In view of the controversy that has arisen in the country, and which is questioning the transparency of the General Registry of Civil Status over the results of the legislative elections, the national government convened an electoral monitoring table. The space will take place on Tuesday, March 22 and it intends to discuss issues related to the counting process advanced during the last week.
It was indicated that officials from the ministerial cabinet of President Iván Duque, the Registry Office, members of the different political movements and supervisory bodies such as the Office of the Procurator, the Ombudsman's Office, the Prosecutor's Office and the Electoral Observation Mission (EOM) will participate in the table. The latter has already announced that it has a roadmap that it will recommend to accompany the electoral process, especially for the first and second presidential rounds.
According to the EOM, its proposal has two approaches: to legitimize the results of the legislative elections of March 13 and to work to restore the credibility of the Registry Office.
In addition to the EOM plan, other state entities are expected to hand over their plans to handle the situation. Likewise, public officials and citizens are expecting the national registrar, Alexander Vega, to explain what happened during these scrutinies.
It should be remembered that once the polls were closed on March 13 at 4:00pm, the pre-counting of votes began. Little by little, the Registrar's Office was reporting the votes that were being found at tables, but after a few days, political movements assured that “they were hiding votes from them.”

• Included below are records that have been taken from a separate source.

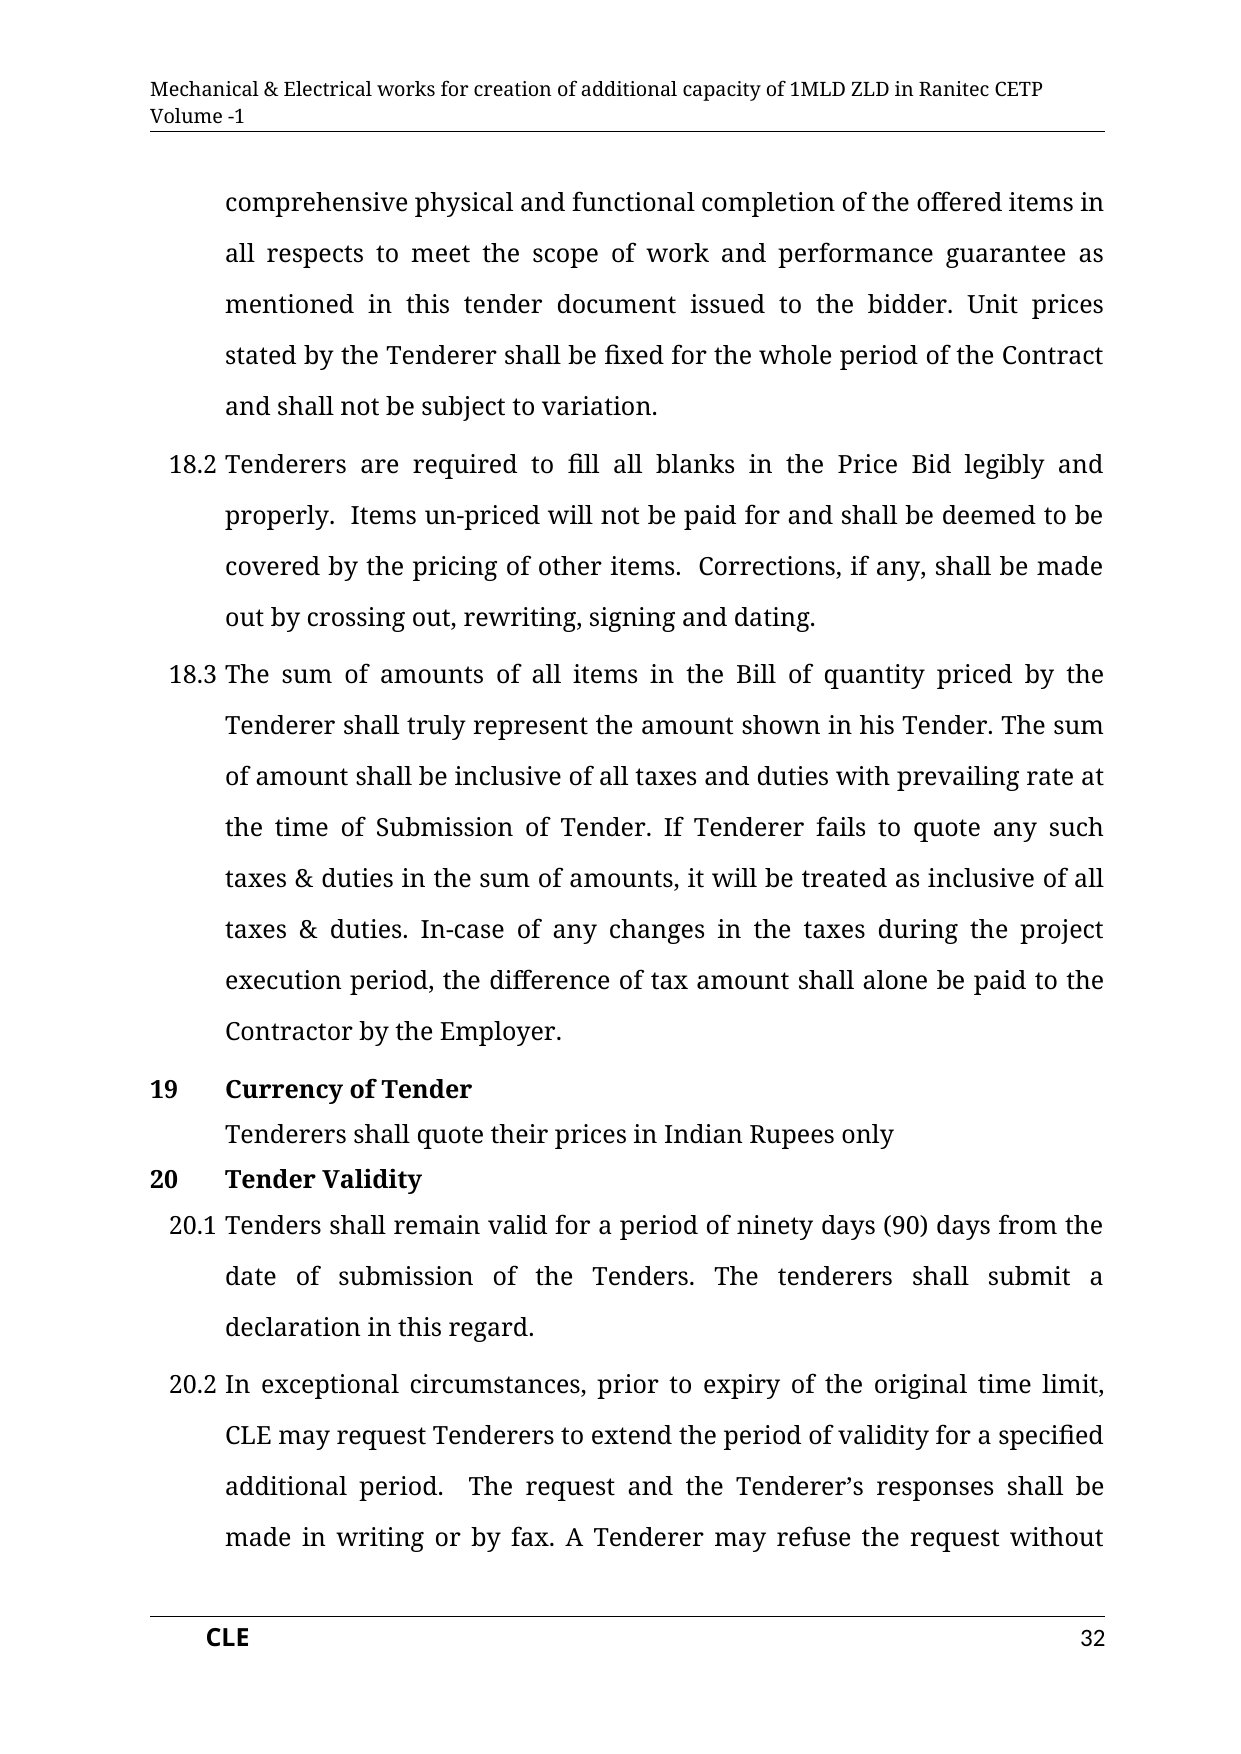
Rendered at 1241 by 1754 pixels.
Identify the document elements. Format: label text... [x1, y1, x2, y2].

text 18.3 The sum of amounts of all items in the Bill of quantity priced by the Tenderer shall truly represent the amount shown in his Tender. The sum of amount shall be inclusive of all taxes and duties with prevailing rate at the time of Submission of Tender. If Tenderer fails to quote any such taxes & duties in the sum of amounts, it will be treated as inclusive of all taxes & duties. In-case of any changes in the taxes during the project execution period, the difference of tax amount shall alone be paid to the Contractor by the Employer. [169, 657, 1105, 1048]
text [169, 1367, 1105, 1554]
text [169, 185, 1105, 423]
text 18.2 Tenderers are required to fill all blanks in the Price Bid legibly and properly. Items un-priced will not be paid for and shall be deemed to be covered by the pricing of other items. Corrections, if any, shall be made out by crossing out, rewriting, signing and dating. [169, 446, 1105, 633]
list 20 Tender Validity [150, 1162, 1105, 1196]
text Tenderers shall quote their prices in Indian Rupees only [150, 1117, 1105, 1151]
text 19 Currency of Tender [150, 1071, 1105, 1105]
text 20.1 Tenders shall remain valid for a period of ninety days (90) days from the date of submission of the Tenders. The tenderers shall submit a declaration in this regard. [169, 1207, 1105, 1344]
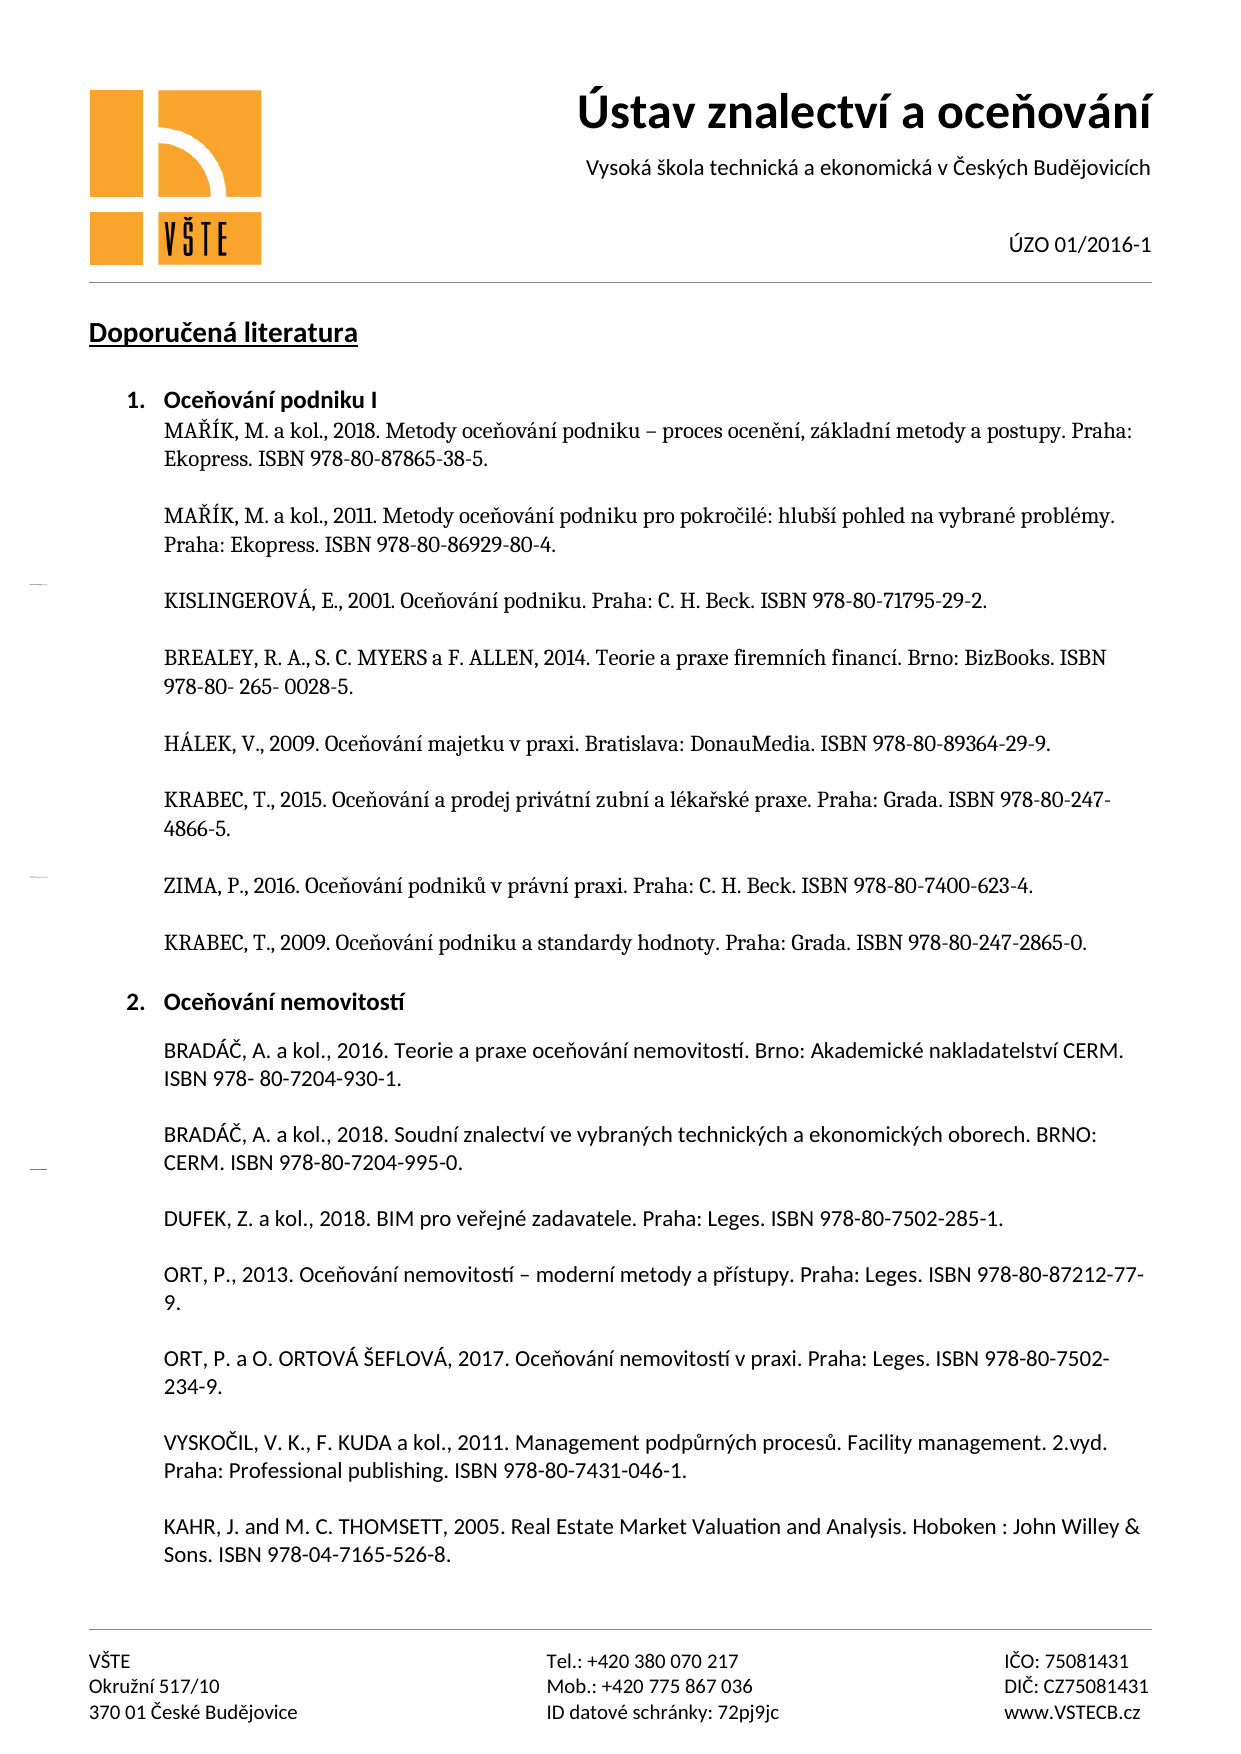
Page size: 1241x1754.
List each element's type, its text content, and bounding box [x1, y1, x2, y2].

One of the first to launch the accusation was the Historical Pact, today represented by Gustavo Petro. Coalition volunteers found nearly 400,000 additional votes in favor of this movement than were initially reported.
In the recount held this third week of March, the Historical Pact, the Liberal Party and the New Liberalism were the only political alliances that recovered votes. The former had close to 390,152 additional votes, the latter 4,450 and the third, led in the list presented by Mabel Lara, reached 22,948 additional votes; however, they were not enough to pass the threshold necessary to reach the Senate of the Republic.
Seeing that the majority of votes recovered benefited the opposition, pro-government politicians claimed that the movement allegedly cheated in the legislative elections. This version even talks about an alleged union between Petro and Registrar Vega to change the election results.
Among those who made these statements are former presidents Andrés Pastrana and Álvaro Uribe. The latter has even assured that there would be a Venezuelan interception in the Colombian electoral process. As proof of this, the former president would have a document prepared, supposedly, by the 'General Directorate of Counterintelligence' of the neighboring country's Army which details a plan to intercede in national elections.
“Venezuelan penetration to contribute to electoral fraud in Colombia,” said the former president along with the two pages of a document that, so far, has not announced how it got into his hands.